▶ _Work task_: Each line of the data below that carries the word "Right" needs to be copied.

[Saved entries]
== Segment start ==

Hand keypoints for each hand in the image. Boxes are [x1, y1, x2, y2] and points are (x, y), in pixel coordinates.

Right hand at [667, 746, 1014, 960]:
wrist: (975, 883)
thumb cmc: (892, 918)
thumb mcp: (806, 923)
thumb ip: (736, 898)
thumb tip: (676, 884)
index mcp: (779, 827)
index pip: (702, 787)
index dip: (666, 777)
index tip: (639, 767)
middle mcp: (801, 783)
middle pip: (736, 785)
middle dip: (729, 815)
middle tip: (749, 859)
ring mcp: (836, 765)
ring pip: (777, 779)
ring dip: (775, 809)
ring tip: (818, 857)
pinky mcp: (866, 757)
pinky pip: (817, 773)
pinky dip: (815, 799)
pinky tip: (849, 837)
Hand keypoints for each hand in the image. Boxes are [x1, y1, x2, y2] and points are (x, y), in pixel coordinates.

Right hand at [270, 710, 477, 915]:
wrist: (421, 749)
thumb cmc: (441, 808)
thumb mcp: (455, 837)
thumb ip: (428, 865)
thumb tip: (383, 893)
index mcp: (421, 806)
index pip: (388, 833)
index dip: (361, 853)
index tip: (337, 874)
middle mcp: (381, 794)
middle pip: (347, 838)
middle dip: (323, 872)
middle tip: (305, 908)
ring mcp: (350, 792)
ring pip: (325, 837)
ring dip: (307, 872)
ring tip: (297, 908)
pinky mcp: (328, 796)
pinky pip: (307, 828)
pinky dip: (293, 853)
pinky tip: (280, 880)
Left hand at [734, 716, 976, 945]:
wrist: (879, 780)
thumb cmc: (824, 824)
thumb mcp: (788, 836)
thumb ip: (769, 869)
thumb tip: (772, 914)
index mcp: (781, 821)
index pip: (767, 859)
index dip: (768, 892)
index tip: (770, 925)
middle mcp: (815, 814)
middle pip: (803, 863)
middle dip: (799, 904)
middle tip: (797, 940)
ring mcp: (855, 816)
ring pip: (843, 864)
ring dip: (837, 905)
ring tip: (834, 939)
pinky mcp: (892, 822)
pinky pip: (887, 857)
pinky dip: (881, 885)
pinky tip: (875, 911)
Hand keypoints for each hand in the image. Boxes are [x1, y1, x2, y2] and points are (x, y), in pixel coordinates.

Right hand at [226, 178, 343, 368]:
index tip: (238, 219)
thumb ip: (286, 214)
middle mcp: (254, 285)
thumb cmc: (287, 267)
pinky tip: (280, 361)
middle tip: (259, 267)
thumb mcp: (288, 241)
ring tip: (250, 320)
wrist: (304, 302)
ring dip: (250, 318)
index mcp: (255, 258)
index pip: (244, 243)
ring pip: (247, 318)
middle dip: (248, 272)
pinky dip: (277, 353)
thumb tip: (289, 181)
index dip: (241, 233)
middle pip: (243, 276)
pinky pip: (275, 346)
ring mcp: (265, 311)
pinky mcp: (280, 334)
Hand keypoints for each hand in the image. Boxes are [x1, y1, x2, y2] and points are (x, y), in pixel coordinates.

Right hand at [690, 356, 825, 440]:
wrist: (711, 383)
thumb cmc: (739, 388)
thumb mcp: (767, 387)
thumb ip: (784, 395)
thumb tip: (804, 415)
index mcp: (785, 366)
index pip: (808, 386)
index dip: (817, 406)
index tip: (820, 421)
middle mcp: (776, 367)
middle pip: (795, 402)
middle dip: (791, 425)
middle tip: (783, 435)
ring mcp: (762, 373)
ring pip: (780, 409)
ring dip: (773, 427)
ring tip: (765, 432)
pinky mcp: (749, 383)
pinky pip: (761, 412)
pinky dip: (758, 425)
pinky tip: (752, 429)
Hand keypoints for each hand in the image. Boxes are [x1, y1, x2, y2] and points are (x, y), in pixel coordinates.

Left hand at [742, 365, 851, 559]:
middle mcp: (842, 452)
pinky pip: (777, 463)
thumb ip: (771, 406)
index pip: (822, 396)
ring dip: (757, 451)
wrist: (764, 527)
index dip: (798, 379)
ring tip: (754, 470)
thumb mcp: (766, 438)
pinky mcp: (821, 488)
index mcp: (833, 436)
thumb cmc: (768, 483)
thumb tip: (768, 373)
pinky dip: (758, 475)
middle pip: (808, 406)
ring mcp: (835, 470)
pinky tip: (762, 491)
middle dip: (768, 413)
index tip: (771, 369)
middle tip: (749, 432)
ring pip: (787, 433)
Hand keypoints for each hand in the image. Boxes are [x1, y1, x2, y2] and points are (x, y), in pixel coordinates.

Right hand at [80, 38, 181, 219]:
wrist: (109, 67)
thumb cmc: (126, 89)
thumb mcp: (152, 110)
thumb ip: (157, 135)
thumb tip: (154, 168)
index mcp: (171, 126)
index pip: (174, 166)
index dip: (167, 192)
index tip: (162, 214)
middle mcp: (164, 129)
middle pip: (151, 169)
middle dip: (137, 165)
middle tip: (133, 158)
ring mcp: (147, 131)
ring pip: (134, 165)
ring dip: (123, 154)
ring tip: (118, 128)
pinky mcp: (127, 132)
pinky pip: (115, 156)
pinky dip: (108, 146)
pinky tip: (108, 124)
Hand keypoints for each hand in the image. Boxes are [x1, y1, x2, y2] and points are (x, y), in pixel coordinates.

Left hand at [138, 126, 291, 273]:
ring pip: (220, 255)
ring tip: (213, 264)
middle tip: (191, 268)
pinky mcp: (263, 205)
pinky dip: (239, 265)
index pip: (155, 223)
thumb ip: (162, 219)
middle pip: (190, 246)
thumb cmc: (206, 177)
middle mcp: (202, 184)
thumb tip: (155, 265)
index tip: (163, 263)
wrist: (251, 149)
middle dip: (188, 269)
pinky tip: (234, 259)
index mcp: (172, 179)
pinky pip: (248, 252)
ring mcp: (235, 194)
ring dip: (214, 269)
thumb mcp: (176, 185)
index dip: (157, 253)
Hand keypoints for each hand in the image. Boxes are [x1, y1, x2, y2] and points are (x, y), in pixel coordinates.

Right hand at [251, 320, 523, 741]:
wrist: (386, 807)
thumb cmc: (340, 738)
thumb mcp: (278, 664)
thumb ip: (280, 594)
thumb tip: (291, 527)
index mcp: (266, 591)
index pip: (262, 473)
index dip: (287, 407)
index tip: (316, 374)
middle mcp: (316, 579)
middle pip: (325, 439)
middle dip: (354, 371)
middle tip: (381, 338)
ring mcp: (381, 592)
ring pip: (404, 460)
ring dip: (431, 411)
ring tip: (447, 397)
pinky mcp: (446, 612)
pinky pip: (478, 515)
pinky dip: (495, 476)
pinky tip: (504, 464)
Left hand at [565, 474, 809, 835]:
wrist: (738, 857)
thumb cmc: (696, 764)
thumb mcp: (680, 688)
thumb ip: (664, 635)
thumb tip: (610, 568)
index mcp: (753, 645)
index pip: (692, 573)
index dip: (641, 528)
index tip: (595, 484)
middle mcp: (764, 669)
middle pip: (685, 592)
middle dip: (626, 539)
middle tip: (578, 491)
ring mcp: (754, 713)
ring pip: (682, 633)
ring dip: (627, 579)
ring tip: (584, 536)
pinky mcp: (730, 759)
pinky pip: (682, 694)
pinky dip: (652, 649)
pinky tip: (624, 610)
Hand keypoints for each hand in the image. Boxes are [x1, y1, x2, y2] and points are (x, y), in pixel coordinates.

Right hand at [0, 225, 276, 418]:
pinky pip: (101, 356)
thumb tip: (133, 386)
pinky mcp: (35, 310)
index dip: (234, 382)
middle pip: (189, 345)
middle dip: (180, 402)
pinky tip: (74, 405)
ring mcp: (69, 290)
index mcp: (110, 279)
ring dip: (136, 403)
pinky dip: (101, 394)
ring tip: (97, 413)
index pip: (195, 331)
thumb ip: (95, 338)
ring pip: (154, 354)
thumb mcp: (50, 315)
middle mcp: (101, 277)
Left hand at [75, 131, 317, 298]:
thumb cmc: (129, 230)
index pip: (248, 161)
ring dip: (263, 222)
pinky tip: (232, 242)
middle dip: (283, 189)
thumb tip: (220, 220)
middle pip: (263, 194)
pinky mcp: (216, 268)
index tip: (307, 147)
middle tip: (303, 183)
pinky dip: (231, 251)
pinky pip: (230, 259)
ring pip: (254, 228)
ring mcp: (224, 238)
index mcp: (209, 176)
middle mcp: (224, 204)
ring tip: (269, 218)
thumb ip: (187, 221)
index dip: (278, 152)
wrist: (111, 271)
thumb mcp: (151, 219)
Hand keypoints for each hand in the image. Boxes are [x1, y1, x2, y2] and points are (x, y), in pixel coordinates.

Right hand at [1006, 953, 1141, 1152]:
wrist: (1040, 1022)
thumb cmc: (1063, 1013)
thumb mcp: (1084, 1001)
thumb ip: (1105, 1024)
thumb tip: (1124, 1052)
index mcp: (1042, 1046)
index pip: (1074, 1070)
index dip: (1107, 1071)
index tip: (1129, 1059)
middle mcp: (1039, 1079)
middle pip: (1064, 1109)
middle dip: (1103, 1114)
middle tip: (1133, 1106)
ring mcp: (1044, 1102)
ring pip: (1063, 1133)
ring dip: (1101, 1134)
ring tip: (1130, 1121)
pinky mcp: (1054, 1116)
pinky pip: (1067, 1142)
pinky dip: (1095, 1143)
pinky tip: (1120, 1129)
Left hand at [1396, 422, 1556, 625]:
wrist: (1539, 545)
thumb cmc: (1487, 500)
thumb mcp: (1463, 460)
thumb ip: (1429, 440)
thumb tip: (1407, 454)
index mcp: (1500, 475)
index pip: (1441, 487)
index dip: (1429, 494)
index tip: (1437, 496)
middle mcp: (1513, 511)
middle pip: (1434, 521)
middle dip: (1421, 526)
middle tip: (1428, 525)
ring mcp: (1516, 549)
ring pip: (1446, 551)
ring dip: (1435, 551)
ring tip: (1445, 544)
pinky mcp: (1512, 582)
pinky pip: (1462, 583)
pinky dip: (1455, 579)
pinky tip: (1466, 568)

== Segment end ==

▶ _Result for this exercise_:
Right hand at [667, 746, 1014, 960]:
Right hand at [270, 710, 477, 915]:
Right hand at [226, 178, 343, 368]:
Right hand at [690, 356, 825, 440]:
Right hand at [80, 38, 181, 219]:
Right hand at [251, 320, 523, 741]:
Right hand at [0, 225, 276, 418]:
Right hand at [1006, 953, 1141, 1152]:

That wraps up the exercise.